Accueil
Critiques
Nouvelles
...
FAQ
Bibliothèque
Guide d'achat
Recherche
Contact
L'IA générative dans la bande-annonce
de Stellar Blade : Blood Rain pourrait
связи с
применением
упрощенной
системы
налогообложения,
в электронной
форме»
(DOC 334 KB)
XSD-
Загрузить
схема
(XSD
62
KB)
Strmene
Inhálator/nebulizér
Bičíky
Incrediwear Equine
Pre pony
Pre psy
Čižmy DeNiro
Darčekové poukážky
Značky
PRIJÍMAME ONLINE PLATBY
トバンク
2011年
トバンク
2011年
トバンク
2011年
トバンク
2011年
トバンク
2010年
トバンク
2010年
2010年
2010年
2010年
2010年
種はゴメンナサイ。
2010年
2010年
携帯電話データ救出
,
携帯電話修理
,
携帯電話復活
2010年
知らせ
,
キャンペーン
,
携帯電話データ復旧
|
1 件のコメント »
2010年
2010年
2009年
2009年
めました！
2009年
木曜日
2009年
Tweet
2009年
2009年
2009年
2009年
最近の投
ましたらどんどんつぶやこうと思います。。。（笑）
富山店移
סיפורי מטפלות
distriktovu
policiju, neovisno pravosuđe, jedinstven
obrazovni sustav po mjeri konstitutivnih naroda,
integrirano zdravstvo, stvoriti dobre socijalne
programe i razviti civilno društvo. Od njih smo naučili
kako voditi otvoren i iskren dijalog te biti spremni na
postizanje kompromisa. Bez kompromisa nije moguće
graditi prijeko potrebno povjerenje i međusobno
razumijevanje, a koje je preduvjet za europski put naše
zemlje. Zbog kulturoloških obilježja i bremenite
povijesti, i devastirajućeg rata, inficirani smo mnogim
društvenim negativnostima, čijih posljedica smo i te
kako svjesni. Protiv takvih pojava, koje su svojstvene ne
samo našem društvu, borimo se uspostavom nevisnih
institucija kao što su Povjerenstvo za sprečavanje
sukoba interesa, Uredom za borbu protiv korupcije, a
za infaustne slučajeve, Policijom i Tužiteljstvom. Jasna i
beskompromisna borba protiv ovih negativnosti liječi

-------

**Activity:**
The whole listing, restated word for word, is the expected answer.

**Solved exercise:**
Accueil
Critiques
Nouvelles
...
FAQ
Bibliothèque
Guide d'achat
Recherche
Contact
L'IA générative dans la bande-annonce
de Stellar Blade : Blood Rain pourrait
связи с
применением
упрощенной
системы
налогообложения,
в электронной
форме»
(DOC 334 KB)
XSD-
Загрузить
схема
(XSD
62
KB)
Strmene
Inhálator/nebulizér
Bičíky
Incrediwear Equine
Pre pony
Pre psy
Čižmy DeNiro
Darčekové poukážky
Značky
PRIJÍMAME ONLINE PLATBY
トバンク
2011年
トバンク
2011年
トバンク
2011年
トバンク
2011年
トバンク
2010年
トバンク
2010年
2010年
2010年
2010年
2010年
種はゴメンナサイ。
2010年
2010年
携帯電話データ救出
,
携帯電話修理
,
携帯電話復活
2010年
知らせ
,
キャンペーン
,
携帯電話データ復旧
|
1 件のコメント »
2010年
2010年
2009年
2009年
めました！
2009年
木曜日
2009年
Tweet
2009年
2009年
2009年
2009年
最近の投
ましたらどんどんつぶやこうと思います。。。（笑）
富山店移
סיפורי מטפלות
distriktovu
policiju, neovisno pravosuđe, jedinstven
obrazovni sustav po mjeri konstitutivnih naroda,
integrirano zdravstvo, stvoriti dobre socijalne
programe i razviti civilno društvo. Od njih smo naučili
kako voditi otvoren i iskren dijalog te biti spremni na
postizanje kompromisa. Bez kompromisa nije moguće
graditi prijeko potrebno povjerenje i međusobno
razumijevanje, a koje je preduvjet za europski put naše
zemlje. Zbog kulturoloških obilježja i bremenite
povijesti, i devastirajućeg rata, inficirani smo mnogim
društvenim negativnostima, čijih posljedica smo i te
kako svjesni. Protiv takvih pojava, koje su svojstvene ne
samo našem društvu, borimo se uspostavom nevisnih
institucija kao što su Povjerenstvo za sprečavanje
sukoba interesa, Uredom za borbu protiv korupcije, a
za infaustne slučajeve, Policijom i Tužiteljstvom. Jasna i
beskompromisna borba protiv ovih negativnosti liječi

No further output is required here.